Дух Времени | страница 4



Кто-то всхлипнул из женщин, стоявших над могилой. Вдова кинула туда яркий взгляд и потупилась. Только темные брови сдвинулись ещё суровее.

Оратор смешался с толпой.

– Кто это?.. Писатель?.. Учитель?.. Студент? Кто такой? – взволнованным шепотом спрашивали друг У друга.

– Это наборщик, – сказал красавец-техник с черной бородкой и ласковыми глазами. Все головы обернулись вслед оратору…

– Неужели? Простой рабочий?

Курсистка с крестьянским умным, но суровым лицом тронула за рукав соседа-студента. У того были усталые глаза и бескровные губы.

– Иванцов, послушайте… Почему он сказал: «мы, V* твои товарищи»? Разве он тоже пишет?

Красавец-техник насмешливо покачал головой.

– Ах, Марья Егоровна!.. Что значит с головой уйти в науку!

– Кажется, я не с вами, Зейдеман, говорю! – оборвала она.

В это мгновение высокий блондин, стоявший у могилы, поднял руку и глянул в толпу блестящими глазами.

– Тобольцев… Тобольцев! – прошел быстрый шепот.

– Кто?.. Вот этот? – так и встрепенулся Иванцов.

– Да… Он свои стихи прочтет… Замечательно читает! – объяснил Зейдеман.

– Тсс…

Бледный студент впился глазами в Тобольцева.

Все стихло. Многие сзади подымались на цыпочки, чтоб видеть это бритое, тонкое, выразительное лицо, с шапкой золотистых кудрей над широким, прекрасным лбом.

– Дуся какая!.. – шепнула одна барышня другой.

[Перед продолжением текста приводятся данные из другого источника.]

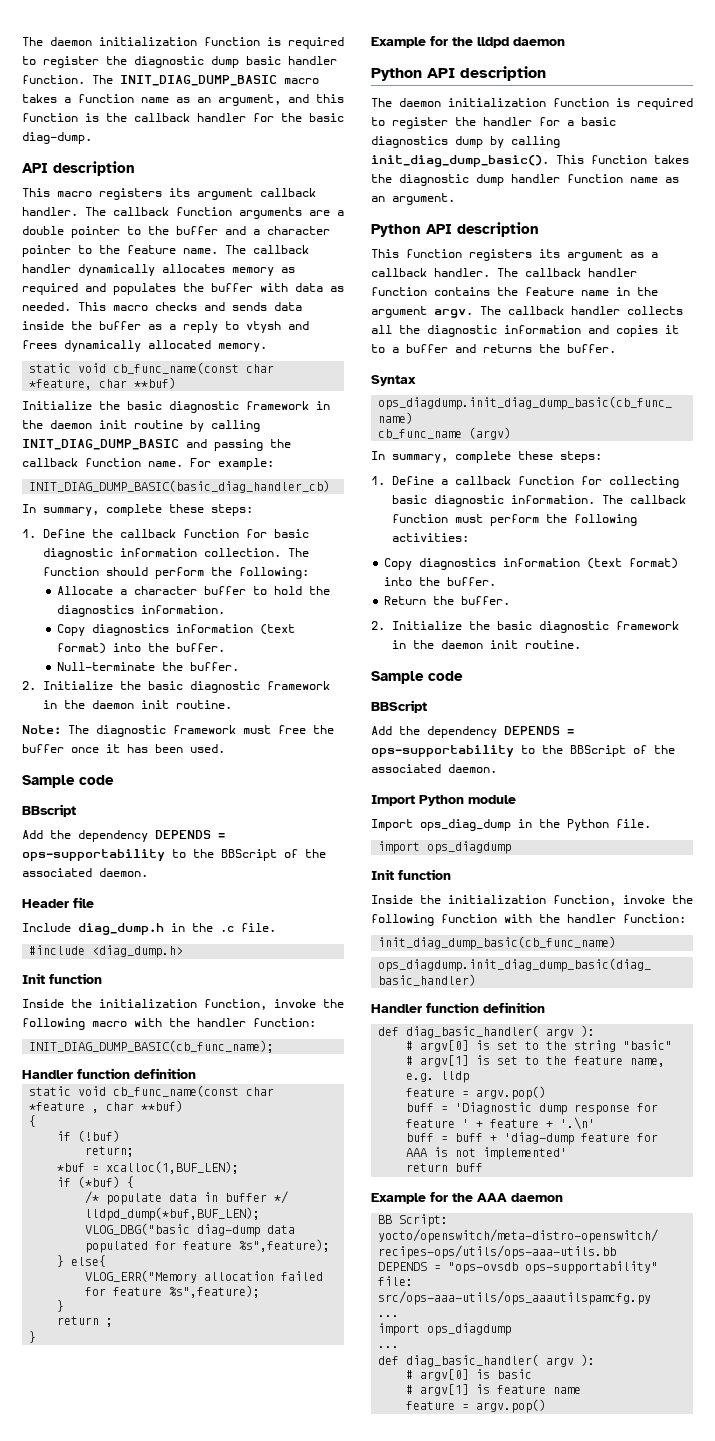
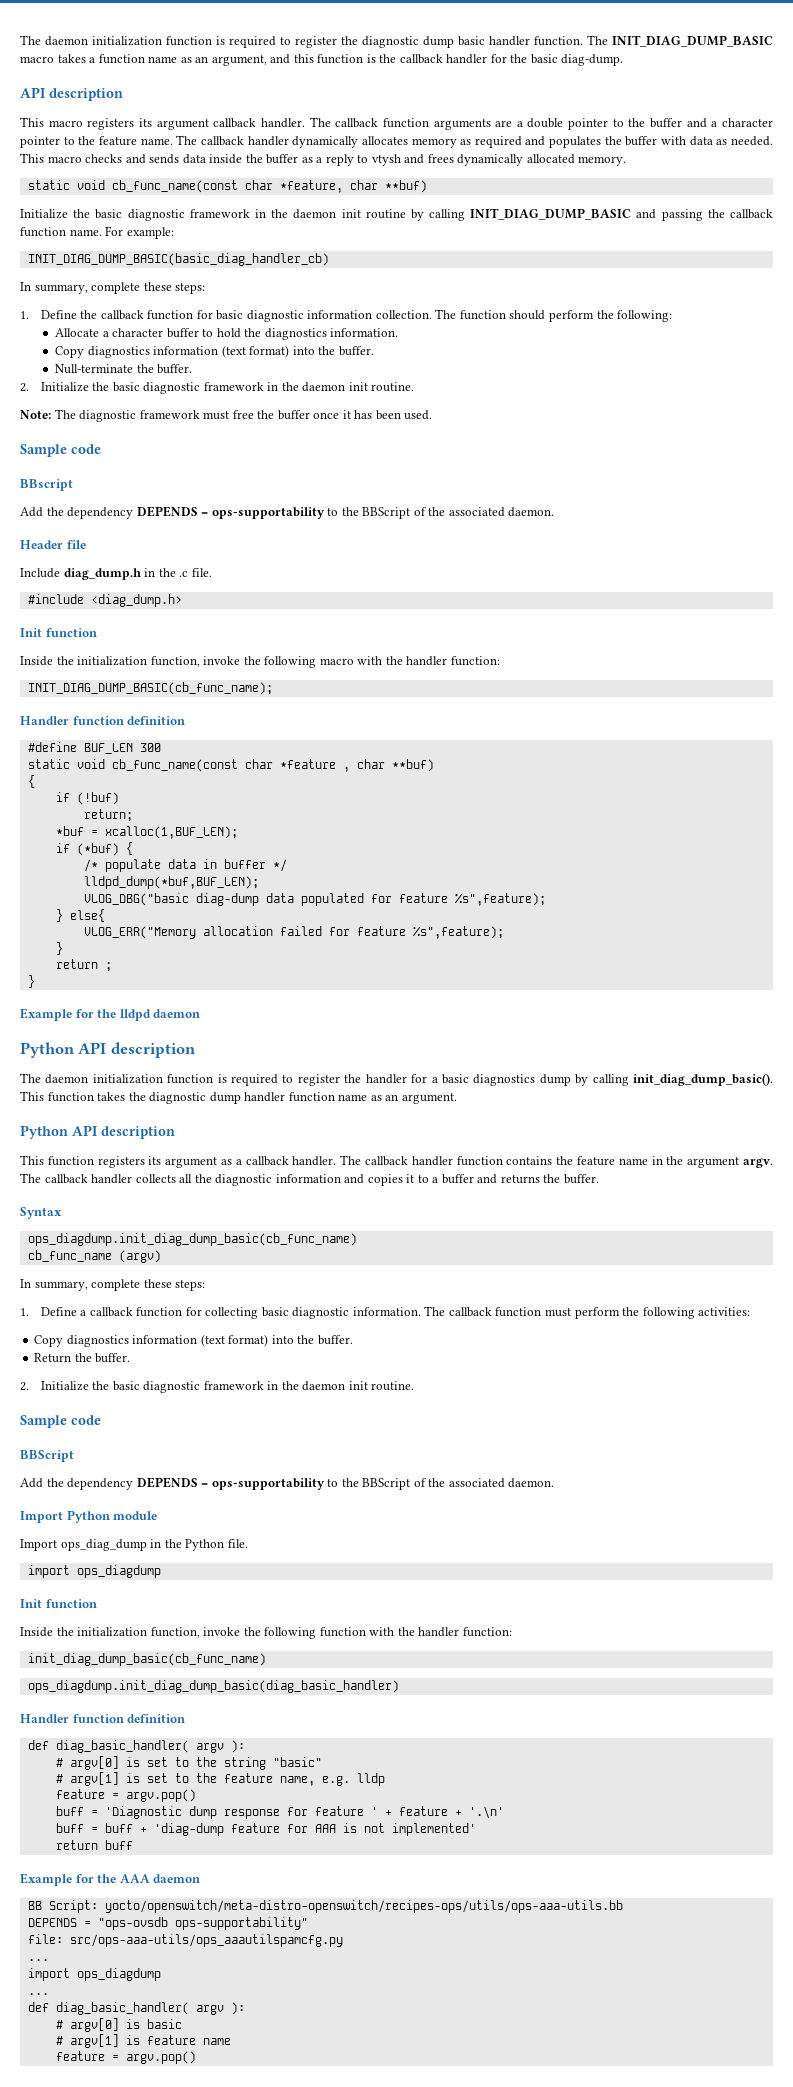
(196, 1073) none -> [27,742,161,754] // #define BUF_LEN 300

Ты смолк навек, поэт суровый,
Не знавший отдыха борец…

Ясно, отчетливо звучал грудной голос, без малейшего напряжения. Но его слышали все, даже стоявшие позади. В нем была такая полнота и музыкальность, что он казался лаской. Он властно гипнотизировал и только одними интонациями создавал то, что называется «настроением».

В стихах говорилось о тучах, обложивших небо; о немолчных слезах, которые льются, как этот дождь; о тусклой жизни, ползущей, как этот больной туман; о том, как трудно дышится, как болезненно мечтается о солнце; как жутко идти вразброд в этом растущем тумане, «без дороги», ощупью… в ожидании рассвета…

Ты вехой был на том распутье,
В тумане слабый огонек,
И ты угас… Дружней сомкнитесь!
Рассвет, быть может, недалек…

С необыкновенной страстностью и силой прозвучали последние строфы. Настоящим вдохновением горели блестящие глаза. И, как ни банальны сами по себе в сущности были эти стихи – они были сказаны с таким талантом и «захватом», что впечатление получилось огромное. Стихи сделали то, чего не смогли сделать речи, как ни были они содержательны. Вдова покойного быстро вынула платок и закрыла им лицо.